By incorporating Quality to our model, we can see that the results of the model didn’t improve. On the contrary, the P value increased and is passed our risk tolerance of .05, thus, we reject the Null hypothesis of sales variance explained by price and product quality.
##
## Call:
## lm(formula = Sales ~ `Price Flex` + Quality, data = Data)
##
## Residuals:
## Min 1Q Median 3Q Max
## -16.2012 -4.0734 -0.3145 3.8108 13.5370
##
## Coefficients:
## Estimate Std. Error t value Pr(>|t|)
## (Intercept) 3.0536 6.0929 0.501 0.617
## `Price Flex` 3.4225 0.6139 5.575 2.22e-07 ***
## Quality 5.0664 0.5302 9.556 1.22e-15 ***
## ---
## Signif. codes: 0 '***' 0.001 '**' 0.01 '*' 0.05 '.' 0.1 ' ' 1
##
## Residual standard error: 6.408 on 97 degrees of freedom
## Multiple R-squared: 0.4876, Adjusted R-squared: 0.477
## F-statistic: 46.15 on 2 and 97 DF, p-value: 8.265e-15
After remvoing price flexibility and testing only product quality, our model improved significantly. The P value is under our designated risk tolerance. For every increase in a single unit of x (product quality) the sales percentage ordered by HBAT clients increases by 3.6%. However, our R^2 tells us that only 31% of the variation in sales are explained by product quality.
##
## Call:
## lm(formula = Sales ~ Quality, data = Data)
##
## Residuals:
## Min 1Q Median 3Q Max
## -17.8725 -5.5943 0.8339 5.8447 17.1795
##
## Coefficients:
## Estimate Std.
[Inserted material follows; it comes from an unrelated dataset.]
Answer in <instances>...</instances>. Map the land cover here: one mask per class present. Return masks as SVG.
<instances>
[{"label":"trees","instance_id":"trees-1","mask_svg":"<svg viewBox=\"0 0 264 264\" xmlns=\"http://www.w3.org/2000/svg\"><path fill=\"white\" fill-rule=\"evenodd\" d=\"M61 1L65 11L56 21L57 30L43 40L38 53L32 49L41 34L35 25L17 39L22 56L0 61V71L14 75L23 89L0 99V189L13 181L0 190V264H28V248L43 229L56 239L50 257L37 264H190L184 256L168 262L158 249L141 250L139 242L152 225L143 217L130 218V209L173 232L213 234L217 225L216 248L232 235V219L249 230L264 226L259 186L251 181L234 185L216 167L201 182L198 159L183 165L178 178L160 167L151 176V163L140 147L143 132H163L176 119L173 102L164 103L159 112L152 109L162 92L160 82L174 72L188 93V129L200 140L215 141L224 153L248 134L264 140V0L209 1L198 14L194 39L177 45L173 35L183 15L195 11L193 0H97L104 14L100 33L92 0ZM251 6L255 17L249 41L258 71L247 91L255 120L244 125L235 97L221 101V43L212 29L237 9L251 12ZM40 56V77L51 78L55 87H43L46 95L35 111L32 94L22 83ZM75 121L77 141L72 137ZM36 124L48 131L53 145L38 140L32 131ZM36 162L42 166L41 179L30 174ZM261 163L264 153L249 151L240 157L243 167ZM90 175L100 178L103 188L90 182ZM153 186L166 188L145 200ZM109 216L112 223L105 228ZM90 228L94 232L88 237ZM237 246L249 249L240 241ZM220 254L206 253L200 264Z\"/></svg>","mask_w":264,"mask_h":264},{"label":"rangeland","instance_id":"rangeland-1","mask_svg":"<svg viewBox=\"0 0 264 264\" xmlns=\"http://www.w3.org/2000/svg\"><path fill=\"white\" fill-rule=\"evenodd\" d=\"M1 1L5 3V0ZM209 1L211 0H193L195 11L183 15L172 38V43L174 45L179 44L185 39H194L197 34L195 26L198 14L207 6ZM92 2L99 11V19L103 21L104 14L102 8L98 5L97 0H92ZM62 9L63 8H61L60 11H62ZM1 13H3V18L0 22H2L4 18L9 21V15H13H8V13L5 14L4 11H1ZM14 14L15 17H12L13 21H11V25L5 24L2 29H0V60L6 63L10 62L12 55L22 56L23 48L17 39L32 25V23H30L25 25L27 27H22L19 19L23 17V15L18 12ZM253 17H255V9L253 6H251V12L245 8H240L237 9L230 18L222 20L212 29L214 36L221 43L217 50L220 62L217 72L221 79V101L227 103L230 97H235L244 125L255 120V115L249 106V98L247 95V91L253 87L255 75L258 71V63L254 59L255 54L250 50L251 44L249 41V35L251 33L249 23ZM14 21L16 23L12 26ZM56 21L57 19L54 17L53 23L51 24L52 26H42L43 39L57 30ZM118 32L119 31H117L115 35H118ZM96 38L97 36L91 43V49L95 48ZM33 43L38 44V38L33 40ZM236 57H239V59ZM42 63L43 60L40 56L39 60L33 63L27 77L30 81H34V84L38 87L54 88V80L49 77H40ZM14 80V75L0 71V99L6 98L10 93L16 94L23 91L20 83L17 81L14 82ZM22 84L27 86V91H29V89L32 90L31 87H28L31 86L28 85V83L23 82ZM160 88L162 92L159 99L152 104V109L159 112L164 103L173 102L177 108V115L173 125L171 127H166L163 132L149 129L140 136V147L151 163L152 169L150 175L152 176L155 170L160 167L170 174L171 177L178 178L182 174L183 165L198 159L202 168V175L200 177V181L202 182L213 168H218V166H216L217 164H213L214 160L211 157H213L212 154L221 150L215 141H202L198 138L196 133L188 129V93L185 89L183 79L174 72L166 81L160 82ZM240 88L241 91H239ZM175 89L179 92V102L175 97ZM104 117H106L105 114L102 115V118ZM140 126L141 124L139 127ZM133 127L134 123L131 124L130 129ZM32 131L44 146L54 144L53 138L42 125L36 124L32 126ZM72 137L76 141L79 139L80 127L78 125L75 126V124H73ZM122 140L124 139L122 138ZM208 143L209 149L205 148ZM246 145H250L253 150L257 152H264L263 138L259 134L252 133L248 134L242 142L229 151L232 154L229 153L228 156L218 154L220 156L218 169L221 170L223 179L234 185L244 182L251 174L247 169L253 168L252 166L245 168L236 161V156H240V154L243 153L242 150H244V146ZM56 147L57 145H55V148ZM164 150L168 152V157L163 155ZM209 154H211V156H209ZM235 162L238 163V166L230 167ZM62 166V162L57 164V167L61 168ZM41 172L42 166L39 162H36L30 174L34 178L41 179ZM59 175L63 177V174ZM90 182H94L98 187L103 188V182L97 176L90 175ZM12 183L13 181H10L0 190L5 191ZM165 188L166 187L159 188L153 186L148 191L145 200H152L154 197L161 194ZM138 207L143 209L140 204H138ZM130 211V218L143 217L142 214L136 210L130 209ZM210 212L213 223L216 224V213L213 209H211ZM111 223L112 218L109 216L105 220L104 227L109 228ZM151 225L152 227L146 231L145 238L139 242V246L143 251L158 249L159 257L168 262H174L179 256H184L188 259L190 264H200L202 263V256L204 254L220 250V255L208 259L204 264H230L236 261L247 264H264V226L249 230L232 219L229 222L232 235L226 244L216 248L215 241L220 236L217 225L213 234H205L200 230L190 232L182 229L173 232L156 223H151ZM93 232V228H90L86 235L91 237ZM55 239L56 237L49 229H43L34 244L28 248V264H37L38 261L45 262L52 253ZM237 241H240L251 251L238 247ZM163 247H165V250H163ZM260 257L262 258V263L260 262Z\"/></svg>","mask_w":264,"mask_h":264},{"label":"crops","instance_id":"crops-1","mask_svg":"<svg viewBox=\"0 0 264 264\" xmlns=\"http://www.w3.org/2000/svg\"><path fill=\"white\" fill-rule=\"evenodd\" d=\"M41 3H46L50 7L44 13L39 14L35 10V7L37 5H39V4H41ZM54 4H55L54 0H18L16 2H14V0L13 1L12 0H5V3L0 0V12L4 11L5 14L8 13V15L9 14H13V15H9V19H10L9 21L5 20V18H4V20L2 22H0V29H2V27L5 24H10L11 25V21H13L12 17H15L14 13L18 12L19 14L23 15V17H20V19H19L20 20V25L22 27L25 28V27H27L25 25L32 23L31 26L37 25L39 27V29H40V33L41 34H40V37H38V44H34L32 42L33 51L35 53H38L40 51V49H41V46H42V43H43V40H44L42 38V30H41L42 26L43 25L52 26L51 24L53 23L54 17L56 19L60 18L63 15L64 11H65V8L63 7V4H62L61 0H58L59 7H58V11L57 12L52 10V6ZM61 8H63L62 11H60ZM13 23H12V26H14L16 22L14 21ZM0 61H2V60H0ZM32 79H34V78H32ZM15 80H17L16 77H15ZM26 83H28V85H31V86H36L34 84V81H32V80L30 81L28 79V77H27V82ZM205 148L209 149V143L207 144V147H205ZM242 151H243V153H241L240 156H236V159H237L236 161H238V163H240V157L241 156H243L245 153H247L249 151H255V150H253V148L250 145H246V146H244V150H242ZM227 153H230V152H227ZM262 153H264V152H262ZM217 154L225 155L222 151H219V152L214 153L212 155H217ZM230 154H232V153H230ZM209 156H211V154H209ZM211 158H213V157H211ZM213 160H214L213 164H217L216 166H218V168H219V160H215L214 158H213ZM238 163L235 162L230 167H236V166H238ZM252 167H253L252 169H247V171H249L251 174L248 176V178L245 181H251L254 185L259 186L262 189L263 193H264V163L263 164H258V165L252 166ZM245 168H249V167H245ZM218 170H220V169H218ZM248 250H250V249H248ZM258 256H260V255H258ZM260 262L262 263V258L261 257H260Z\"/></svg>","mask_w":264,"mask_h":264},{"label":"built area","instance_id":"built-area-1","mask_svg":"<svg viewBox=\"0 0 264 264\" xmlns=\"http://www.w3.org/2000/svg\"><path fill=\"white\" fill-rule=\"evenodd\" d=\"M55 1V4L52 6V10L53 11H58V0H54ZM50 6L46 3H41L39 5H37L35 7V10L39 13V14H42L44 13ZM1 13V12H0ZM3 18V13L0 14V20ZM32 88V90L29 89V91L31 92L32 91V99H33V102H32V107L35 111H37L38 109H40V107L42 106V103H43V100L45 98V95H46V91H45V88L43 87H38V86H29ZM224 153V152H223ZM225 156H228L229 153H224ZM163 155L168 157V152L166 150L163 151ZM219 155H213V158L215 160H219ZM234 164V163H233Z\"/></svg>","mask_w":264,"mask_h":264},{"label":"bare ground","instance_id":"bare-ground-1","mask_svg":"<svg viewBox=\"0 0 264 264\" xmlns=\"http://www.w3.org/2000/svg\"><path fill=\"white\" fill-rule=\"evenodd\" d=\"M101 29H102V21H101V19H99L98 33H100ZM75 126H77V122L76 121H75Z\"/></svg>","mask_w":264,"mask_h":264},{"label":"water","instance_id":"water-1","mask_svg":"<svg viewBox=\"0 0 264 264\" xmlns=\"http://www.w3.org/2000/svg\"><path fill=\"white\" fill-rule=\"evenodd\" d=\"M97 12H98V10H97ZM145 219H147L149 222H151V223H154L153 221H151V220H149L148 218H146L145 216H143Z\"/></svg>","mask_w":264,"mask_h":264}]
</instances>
Error t value Pr(>|t|)
## (Intercept) 30.2167 4.1830 7.224 1.10e-10 ***
## Quality 3.6086 0.5273 6.843 6.75e-10 ***
## ---
## Signif. codes: 0 '***' 0.001 '**' 0.01 '*' 0.05 '.' 0.1 ' ' 1
##
## Residual standard error: 7.326 on 98 degrees of freedom
## Multiple R-squared: 0.3234, Adjusted R-squared: 0.3164
## F-statistic: 46.83 on 1 and 98 DF, p-value: 6.754e-10
The plot also confirms a linear relationship between product quality and sales.
Our results tell us that Hbat’s customer base cares more about product quality than price flexibility when it comes to increase orders from HBAT’s products. Product Quality only explained about 1/3 of the variation in Sales.